A murder investigation reveals the social history of Pakistan
TCA Raghavan TCA Raghavan | 04 Dec, 2024
(Illustration: Saurabh Singh)
To the world outside and especially to us in India the period from late 1970 to the end of 1971 would suggest a single narrative dominated Pakistan—the federal crisis concerning East Pakistan. In November 1970, the province was hit by a devastating cyclone. In the national elections a month later, the Awami League gained a majority and in the normal course its leader Sheikh Mujibur Rahman should have been invited to form the government in Pakistan. For many in West Pakistan this was their worst nightmare on the threshold of becoming a reality. By March, a military crackdown was underway, which soon morphed into a genocide in East Pakistan. By December 1971, however it was all over and the country stood divided into two.

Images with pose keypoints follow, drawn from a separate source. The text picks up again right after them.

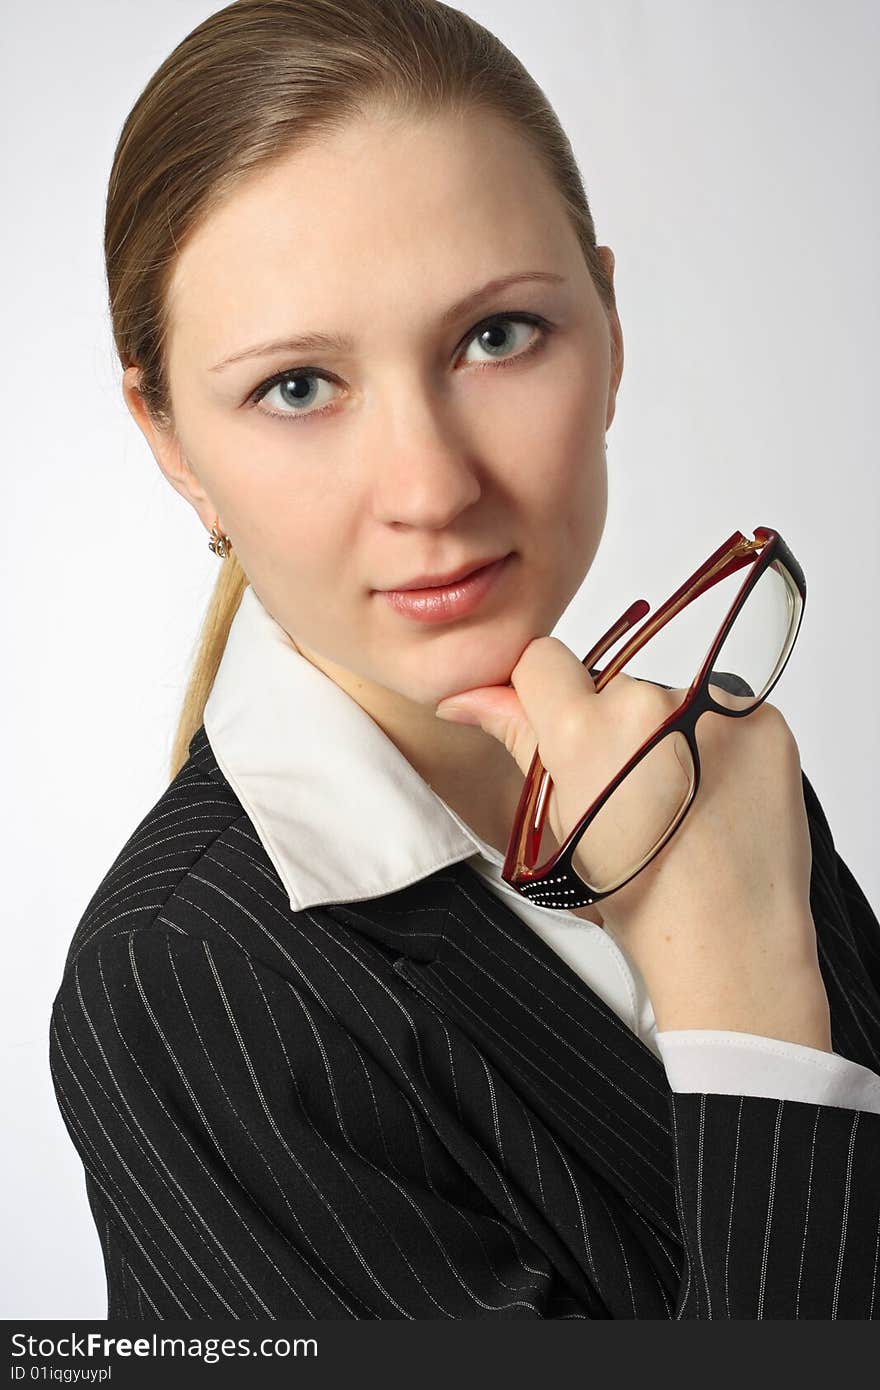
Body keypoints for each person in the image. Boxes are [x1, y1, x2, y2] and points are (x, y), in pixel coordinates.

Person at [49, 0, 880, 1320]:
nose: (431, 487)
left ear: (608, 329)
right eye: (297, 386)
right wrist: (748, 1011)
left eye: (495, 336)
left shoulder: (702, 755)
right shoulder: (184, 985)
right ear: (168, 438)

Yet this, what appears in hindsight as a national trauma, is not what solely dominated West Pakistan’s mindset through this time. Instead, a murder— ‘a tale of sex, lies and scandal’—moved to centrestage and captured the public imagination. This book is the story of that mystery—a former high-profile civil servant Sayyid Mustafa (also known as Mustafa Zaidi) who was also an accomplished poet with a significant fan following is found dead in October 1970 in his apartment in Karachi. With him, unconscious and seemingly oblivious to what had happened to Zaidi, was the beautiful socialite Shahnaz Gul then in her mid-20s and married with two children. Zaidi then in his mid-forties was seemingly happily married himself with a German wife and two children, but recent dismissal from service (in part a fallout of Pakistan’s complicated politics) meant he was depressed and volatile. By mutual consent his wife and children had moved to Germany, and he was supposed to join them there but that required official permission, which was not easily forthcoming.
The theme of the news story that followed was, not surprisingly, adultery. The trajectory of the police investigation soon changed from suicide to murder—perhaps almost inevitably Gul would soon “become the focus of the undivided attention of the country’s police, politicians and press generating thousands of headlines over the course of the year.” That Zaidi was a popular poet and at least a few of his poems were about Gul further fuelled this frenzy then and continues to make this celebrated case a conversation stopper in Pakistan.
How and why this happened is compressed in Society Girl, an engrossing narrative of what was described as being Pakistan’s “first jet set murder case”. In uncovering the mystery, the authors have juxtaposed the sad story of Zaidi and Gul against the wider change of Pakistan’s federal crisis to illustrate how a society scandal got prioritised over historic developments that ultimately led to the breakup of the country. As the suicide became a murder investigation the book also reveals just how much a cocktail of high society sex and adultery can grip societal imagination and the deep layers of misogyny that underwrote public and personal mores.
The balance of evidence and probability suggests that Zaidi did die by suicide in a state of depression. The case against Gul was driven largely by media interest and innuendo and by the sentiment that an adulteress was capable of anything. She was finally acquitted, but the process of the investigation and the legal proceedings is revealing both of social prejudices as equally of how a high-profile media circus can blindside so many people, or allow them to be willingly distracted from the larger drama of the breakup of their country.
The book is a riveting archival investigation written with a fine sense of drama and an eye for detail. This story of a society scandal and a deep tragedy for those directly impacted, is also in many ways a fascinating snapshot of the social history of upper-class Karachi and Pakistan in a transformative year of its history. A gripping read and highly recommended.